I've been there long enough now to witness the turning of the cycles, the regular comings and goings of sprightly, wide-eyed kittens that instantly want to love all over you and crack you up with their hijinks. It's a no-brainer that they get adopted week after week, like clockwork. But it's the older cats that I've always loved. Because we're no-kill, some of them have been there for years - in one case, I think, maybe even a decade. But they make the place feel like a real neighborhood, filled with quite distinct characters. Old man Butterbeer, a ginger dude who lived a hard-ass life on the mean streets and now just wants to blissfully sleep off his days in the window facing the alley. Miss Ione, a trim lady with all-white fur who makes an instant beeline for any warm lap that's open. Murray, a sleek black boy who's gone sandy-gray at the haunches, whose big round silly face shows up in everyone's food bowl as if by magic. And although I haven't grown older with these cats as I did with my own (RIP sweet girl), I still feel like my life has been enriched, even in this short time, by helping to keep them happy and fulfilled for however long they have left.
posted by mykescipark at 10:34 PM on October 8, 2018 [59 favorites]


In the back of the dark closet is a shelf, and on that shelf is the comfiest, coziest cat bed. But your cat will go to the OTHER side of the shelf and burrow into the stacks of expensive sweaters—sweaters that cost a fortune to dry-clean—and after a while it’s, like, fuck it, the sweaters are the cat bed now.

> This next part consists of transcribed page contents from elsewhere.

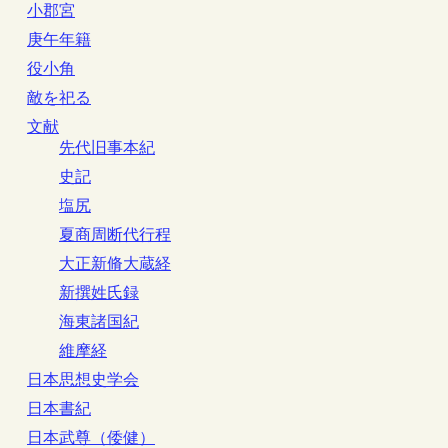
小郡宮
庚午年籍
役小角
敵を祀る
文献
先代旧事本紀
史記
塩尻
夏商周断代行程
大正新脩大蔵経
新撰姓氏録
海東諸国紀
維摩経
日本思想史学会
日本書紀
日本武尊（倭健）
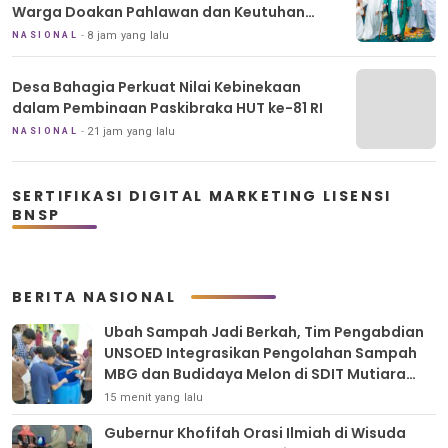
Warga Doakan Pahlawan dan Keutuhan
Indonesia
8 jam yang lalu
NASIONAL
Desa Bahagia Perkuat Nilai Kebinekaan
dalam Pembinaan Paskibraka HUT ke-81 RI
21 jam yang lalu
NASIONAL
SERTIFIKASI DIGITAL MARKETING LISENSI
BNSP
BERITA NASIONAL
Ubah Sampah Jadi Berkah, Tim Pengabdian
UNSOED Integrasikan Pengolahan Sampah
MBG dan Budidaya Melon di SDIT Mutiara
Hati Purwokerto
15 menit yang lalu
Gubernur Khofifah Orasi Ilmiah di Wisuda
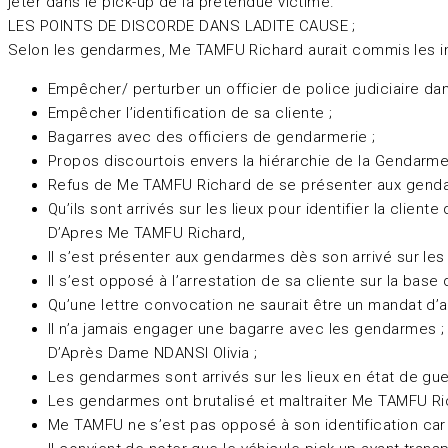
jeter dans le pick-up de la prétendue victime.
LES POINTS DE DISCORDE DANS LADITE CAUSE ;
Selon les gendarmes, Me TAMFU Richard aurait commis les inf
Empêcher/ perturber un officier de police judiciaire dan
Empêcher l’identification de sa cliente ;
Bagarres avec des officiers de gendarmerie ;
Propos discourtois envers la hiérarchie de la Gendarme
Refus de Me TAMFU Richard de se présenter aux gend
Qu’ils sont arrivés sur les lieux pour identifier la clie
D’Apres Me TAMFU Richard,
Il s’est présenter aux gendarmes dès son arrivé sur les
Il s’est opposé à l’arrestation de sa cliente sur la base
Qu’une lettre convocation ne saurait être un mandat d’a
Il n’a jamais engager une bagarre avec les gendarmes ;
D’Après Dame NDANSI Olivia ;
Les gendarmes sont arrivés sur les lieux en état de gue
Les gendarmes ont brutalisé et maltraiter Me TAMFU Ric
Me TAMFU ne s’est pas opposé à son identification car l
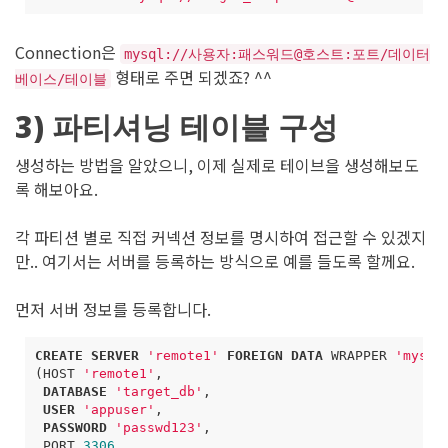
Connection은
mysql://사용자:패스워드@호스트:포트/데이터
형태로 주면 되겠죠? ^^
베이스/테이블
3) 파티셔닝 테이블 구성
생성하는 방법을 알았으니, 이제 실제로 테이브을 생성해보도
록 해보아요.
각 파티션 별로 직접 커넥션 정보를 명시하여 접근할 수 있겠지
만.. 여기서는 서버를 등록하는 방식으로 예를 들도록 할께요.
먼저 서버 정보를 등록합니다.
CREATE
SERVER
'remote1'
FOREIGN
DATA
WRAPPER
'mysql
(
HOST
'remote1'
,
DATABASE
'target_db'
,
USER
'appuser'
,
PASSWORD
'passwd123'
,
PORT
3306
,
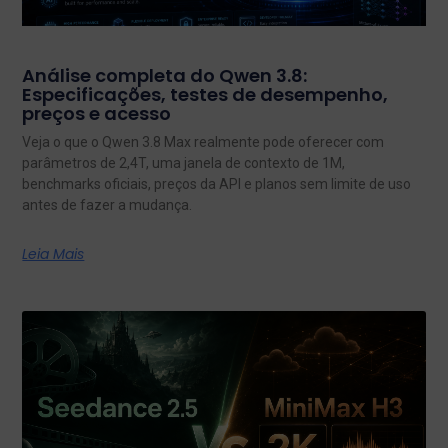
Análise completa do Qwen 3.8:
Especificações, testes de desempenho,
preços e acesso
Veja o que o Qwen 3.8 Max realmente pode oferecer com
parâmetros de 2,4T, uma janela de contexto de 1M,
benchmarks oficiais, preços da API e planos sem limite de uso
antes de fazer a mudança.
Leia Mais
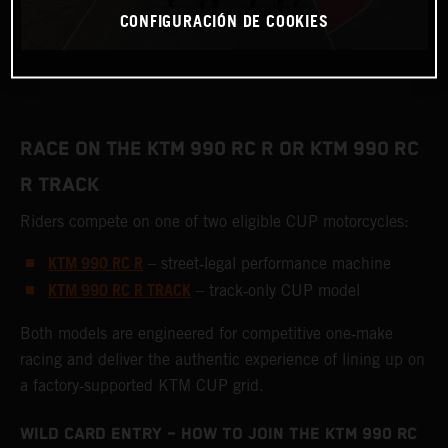
CONFIGURACIÓN DE COOKIES
RACE ON THE KTM 990 RC R OR KTM 990 RC
R TRACK
Riders compete on one of two eligible CUP motorcycles:
KTM 990 RC R
– street‑legal performance machine
KTM 990 RC R TRACK
– track‑only CUP model
Both models are engineered for competitive one‑make
racing and deliver the authentic experience of lining up on
a factory‑supported KTM CUP grid.
WILD CARD ENTRY – HOW TO JOIN THE KTM 990 RC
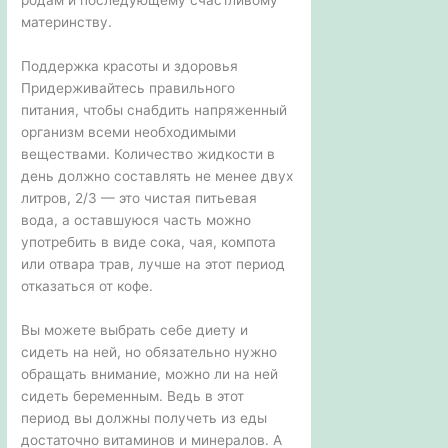
материнству.
Поддержка красоты и здоровья
Придерживайтесь правильного
питания, чтобы снабдить напряженный
организм всеми необходимыми
веществами. Количество жидкости в
день должно составлять не менее двух
литров, 2/3 — это чистая питьевая
вода, а оставшуюся часть можно
употребить в виде сока, чая, компота
или отвара трав, лучше на этот период
отказаться от кофе.
Вы можете выбрать себе диету и
сидеть на ней, но обязательно нужно
обращать внимание, можно ли на ней
сидеть беременным. Ведь в этот
период вы должны получеть из еды
достаточно витаминов и минералов. А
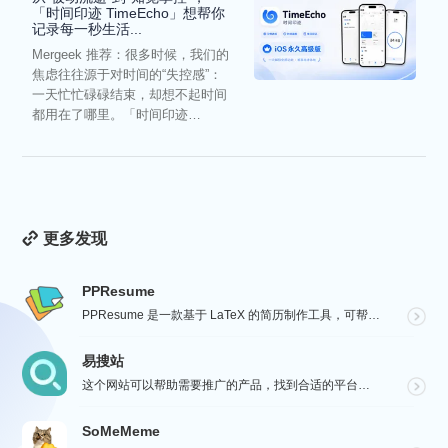
「时间印迹 TimeEcho」想帮你
记录每一秒生活...
Mergeek 推荐：很多时候，我们的
焦虑往往源于对时间的“失控感”：
一天忙忙碌碌结束，却想不起时间
都用在了哪里。「时间印迹
TimeEcho」的出现...
更多发现
PPResume
PPResume 是一款基于 LaTeX 的简历制作工具，可帮助用户在几分钟内快速制作精美、排版良好...
易搜站
这个网站可以帮助需要推广的产品，找到合适的平台进行沟通与投放，通过【预览图】与【SEO 流量数据】展...
SoMeMeme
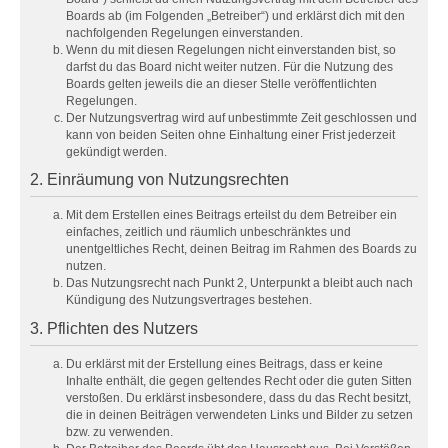
Boards ab (im Folgenden „Betreiber“) und erklärst dich mit den
nachfolgenden Regelungen einverstanden.
Wenn du mit diesen Regelungen nicht einverstanden bist, so
darfst du das Board nicht weiter nutzen. Für die Nutzung des
Boards gelten jeweils die an dieser Stelle veröffentlichten
Regelungen.
Der Nutzungsvertrag wird auf unbestimmte Zeit geschlossen und
kann von beiden Seiten ohne Einhaltung einer Frist jederzeit
gekündigt werden.
2. Einräumung von Nutzungsrechten
Mit dem Erstellen eines Beitrags erteilst du dem Betreiber ein
einfaches, zeitlich und räumlich unbeschränktes und
unentgeltliches Recht, deinen Beitrag im Rahmen des Boards zu
nutzen.
Das Nutzungsrecht nach Punkt 2, Unterpunkt a bleibt auch nach
Kündigung des Nutzungsvertrages bestehen.
3. Pflichten des Nutzers
Du erklärst mit der Erstellung eines Beitrags, dass er keine
Inhalte enthält, die gegen geltendes Recht oder die guten Sitten
verstoßen. Du erklärst insbesondere, dass du das Recht besitzt,
die in deinen Beiträgen verwendeten Links und Bilder zu setzen
bzw. zu verwenden.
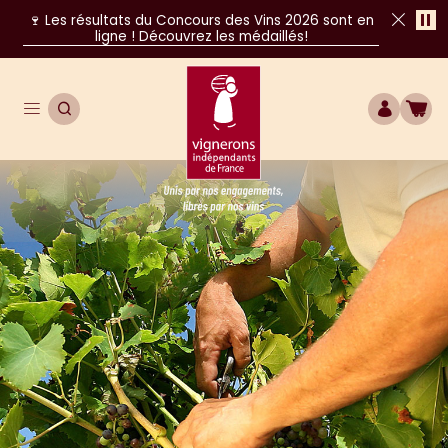
Pa
🍷 Les résultats du Concours des Vins 2026 sont en
ligne ! Découvrez les médaillés!
Fer
Ouvrir le menu de navigation principal
OUVRIR LA RECHERCHE
COMPTE
BOU
Unis par nos engagements, libres par nos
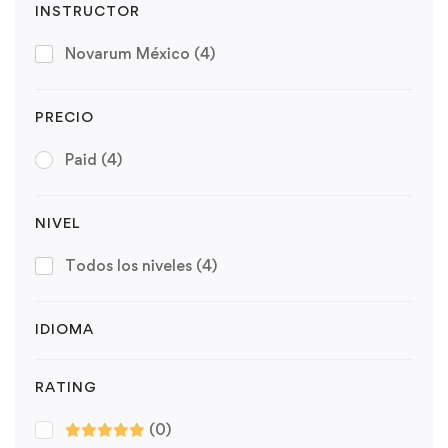
INSTRUCTOR
Novarum México
(4)
PRECIO
Paid
(4)
NIVEL
Todos los niveles
(4)
IDIOMA
RATING
(0)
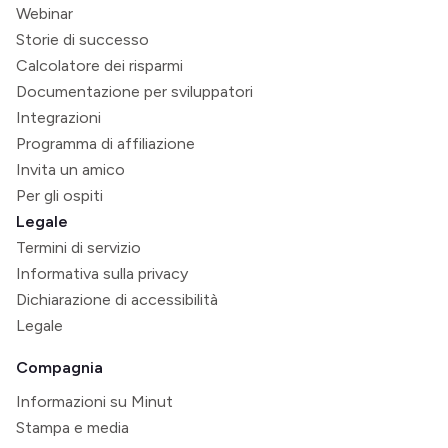
Webinar
Storie di successo
Calcolatore dei risparmi
Documentazione per sviluppatori
Integrazioni
Programma di affiliazione
Invita un amico
Per gli ospiti
Legale
Termini di servizio
Informativa sulla privacy
Dichiarazione di accessibilità
Legale
Compagnia
Informazioni su Minut
Stampa e media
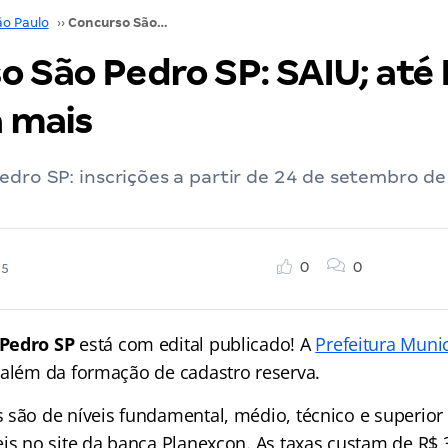
ão Paulo
››
Concurso São Pedro SP: SAIU; até R$ 6,7 mil! Veja mais
 São Pedro SP: SAIU; até 
a mais
dro SP: inscrições a partir de 24 de setembro de
0
0
25
Pedro SP
está com edital publicado! A
Prefeitura Munic
 além da formação de cadastro reserva.
 são de níveis fundamental, médio, técnico e superior 
is no site da banca Planexcon. As taxas custam de R$ 3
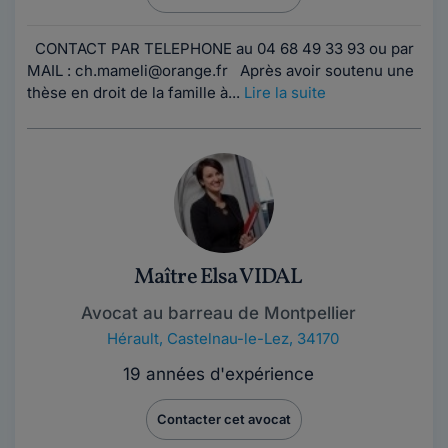
CONTACT PAR TELEPHONE au 04 68 49 33 93 ou par
MAIL : ch.mameli@orange.fr Après avoir soutenu une
thèse en droit de la famille à...
Lire la suite
Maître Elsa VIDAL
Avocat au barreau de Montpellier
Hérault
,
Castelnau-le-Lez, 34170
19 années d'expérience
Contacter cet avocat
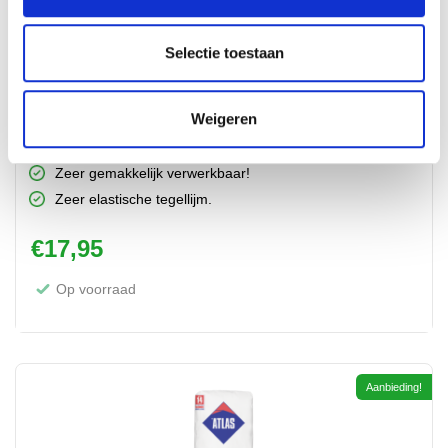
Selectie toestaan
Weigeren
Atlas Elastyk (C2TE 2-10 mm) 25kg zeer elastische
tegellijm
Zeer gemakkelijk verwerkbaar!
Zeer elastische tegellijm.
€
17,95
Op voorraad
Aanbieding!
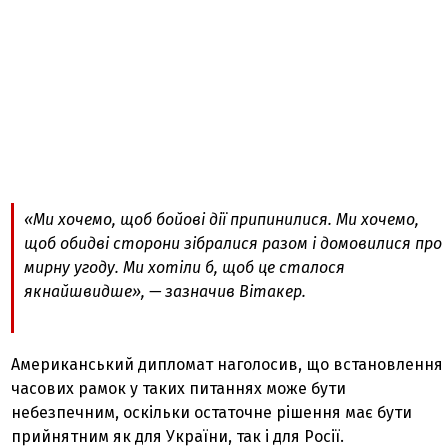
«Ми хочемо, щоб бойові дії припинилися. Ми хочемо,
щоб обидві сторони зібралися разом і домовилися про
мирну угоду. Ми хотіли б, щоб це сталося
якнайшвидше», — зазначив Вітакер.
Американський дипломат наголосив, що встановлення
часових рамок у таких питаннях може бути
небезпечним, оскільки остаточне рішення має бути
прийнятним як для України, так і для Росії.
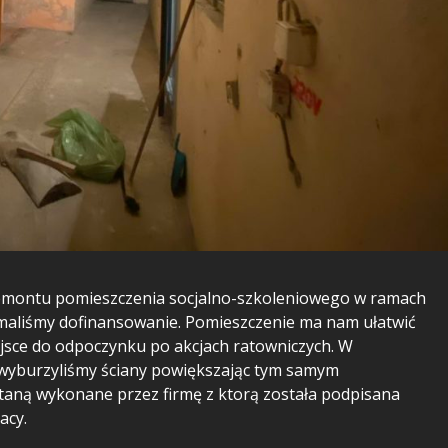
i remontu pomieszczenia socjalno-szkoleniowego w ramach
ymaliśmy dofinansowanie. Pomieszczenie ma nam ułatwić
ejsce do odpoczynku po akcjach ratowniczych. W
 wyburzyliśmy ściany powiększając tym samym
taną wykonane przez firmę z ktorą została podpisana
acy.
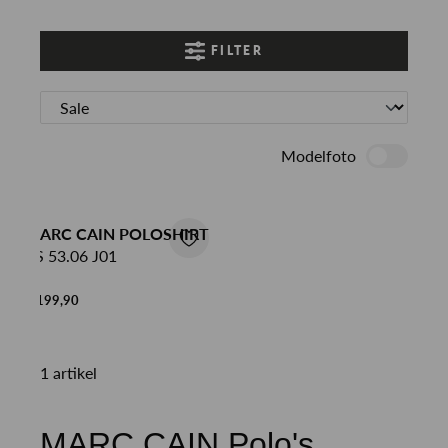
FILTER
Modelfoto
MARC CAIN POLOSHIRT
BS 53.06 J01
€ 199,90
1 artikel
MARC CAIN Polo's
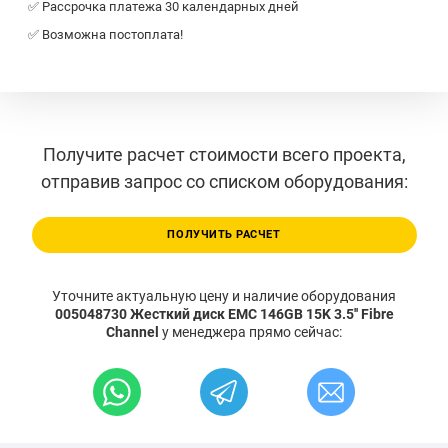
✅ Рассрочка платежа 30 календарных дней
✅ Возможна постоплата!
Получите расчет стоимости всего проекта,
отправив запрос со списком оборудования:
ПОЛУЧИТЬ РАСЧЕТ
Уточните актуальную цену и наличие оборудования
005048730 Жесткий диск EMC 146GB 15K 3.5'' Fibre
Channel
у менеджера прямо сейчас:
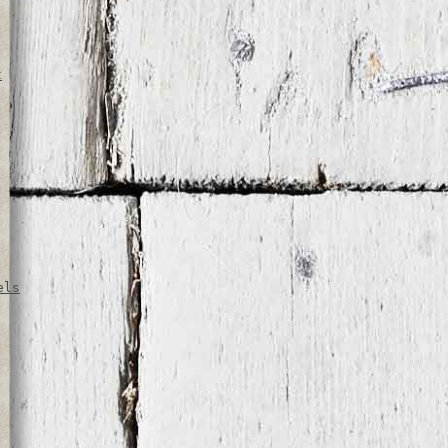
t
els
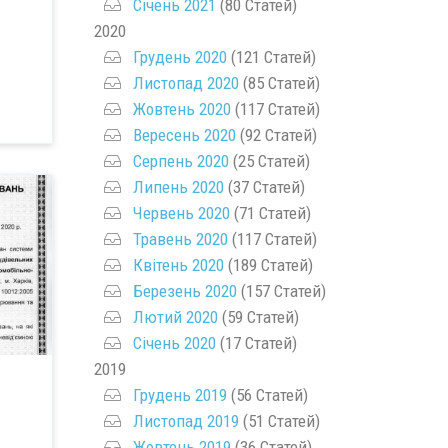
Січень 2021
(80 Статей)
2020
Грудень 2020
(121 Статей)
Листопад 2020
(85 Статей)
Жовтень 2020
(117 Статей)
Вересень 2020
(92 Статей)
Серпень 2020
(25 Статей)
Липень 2020
(37 Статей)
Червень 2020
(71 Статей)
Травень 2020
(117 Статей)
Квітень 2020
(189 Статей)
Березень 2020
(157 Статей)
Лютий 2020
(59 Статей)
Січень 2020
(17 Статей)
2019
Грудень 2019
(56 Статей)
Листопад 2019
(51 Статей)
Жовтень 2019
(36 Статей)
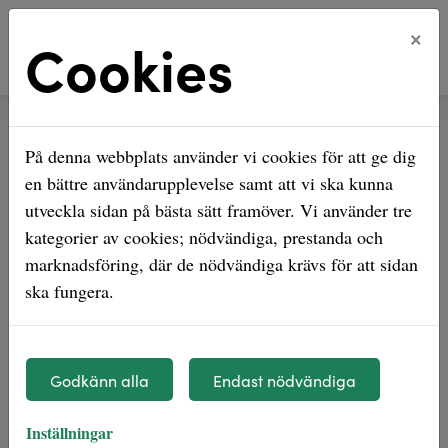
×
Cookies
Hem
Mina sidor
På denna webbplats använder vi cookies för att ge dig
Mina sidor
en bättre användarupplevelse samt att vi ska kunna
utveckla sidan på bästa sätt framöver. Vi använder tre
Mobilt BankID
Lösenord
kategorier av cookies; nödvändiga, prestanda och
marknadsföring, där de nödvändiga krävs för att sidan
ska fungera.
Starta Mobilt BankID
Godkänn alla
Endast nödvändiga
Mobilt BankId på annan enhet
Inställningar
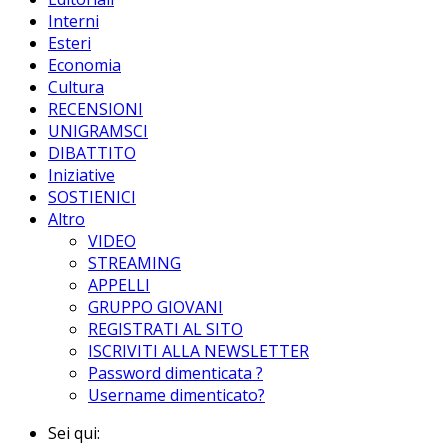
Interni
Esteri
Economia
Cultura
RECENSIONI
UNIGRAMSCI
DIBATTITO
Iniziative
SOSTIENICI
Altro
VIDEO
STREAMING
APPELLI
GRUPPO GIOVANI
REGISTRATI AL SITO
ISCRIVITI ALLA NEWSLETTER
Password dimenticata ?
Username dimenticato?
Sei qui:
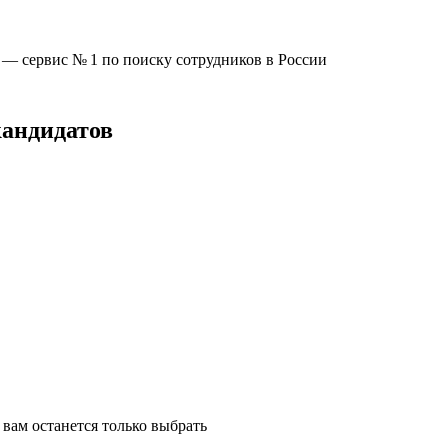
u —
сервис № 1
по поиску сотрудников в России
кандидатов
вам останется только выбрать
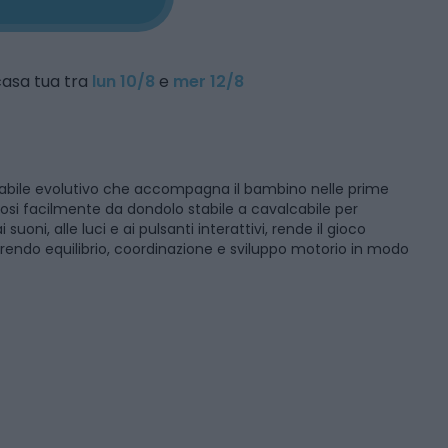
 casa tua tra
lun 10/8
e
mer 12/8
abile evolutivo che accompagna il bambino nelle prime
si facilmente da dondolo stabile a cavalcabile per
uoni, alle luci e ai pulsanti interattivi, rende il gioco
rendo equilibrio, coordinazione e sviluppo motorio in modo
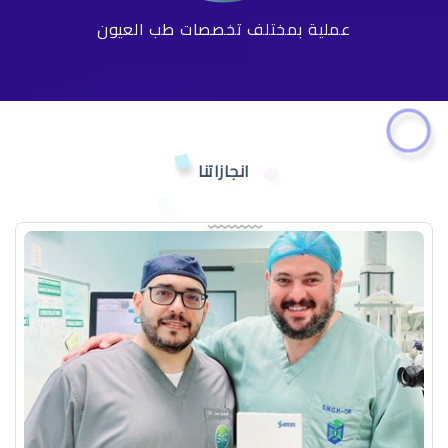
عملية بمختلف تخصصات طب العيون
انجازاتنا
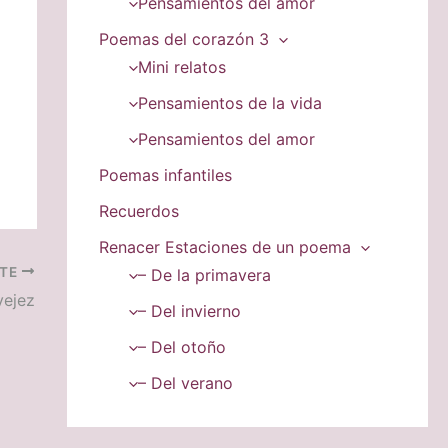
Pensamientos del amor
Poemas del corazón 3
Mini relatos
Pensamientos de la vida
Pensamientos del amor
Poemas infantiles
Recuerdos
Renacer Estaciones de un poema
NTE
– De la primavera
vejez
– Del invierno
– Del otoño
– Del verano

The Rainbow Bridge piece is spot on, thank you.
posted by wheek wheek wheek at 2:39 AM on October 9, 2018 [7 favorites]


If all cats go to heaven, look out for an occasional surprise dropping through the clouds as our old Tom once again misses the box.
posted by pracowity at 3:28 AM on October 9, 2018 [6 favorites]


I always wondered how/why somebody decided the Bifröst was associated with pets.
posted by Foosnark at 5:53 AM on October 9, 2018


That was a sweet video, and good for them for creating the cat retirement home. From what they say in the video, it sounds like they are getting as much out of it as the cats are.
posted by Dip Flash at 6:04 AM on October 9, 2018 [1 favorite]


I always wondered how/why somebody decided the Bifröst was associated with pets.

Because Freya and Frigg both really liked cats, and can you think of an animal better suited to an afterlife of feasting and fighting?
posted by GenjiandProust at 9:25 AM on October 9, 2018 [1 favorite]


I always wondered how/why somebody decided the Bifröst was associated with pets.

I think that every time someone posts on Facebook about their beloved dog crossing the Rainbow Bridge. No, Mabel, Odin will not be needing the services of your arthritic Shih Tzu when the jötnar march.
posted by hanov3r at 9:59 AM on October 9, 2018 [2 favorites]


Having never heard the words "rainbow bridge" used except when talking about Chumash stories about dolphins. . . I was a bit confused by the post. Now, I think I'm even more confused. This is a widely shared thing?

I'm pretty sure my previous pets aren't going to get along with each other very well. There's going to be one hell of a cat fight on that bridge. (Perhaps the losing cats drop off and become dolphins?)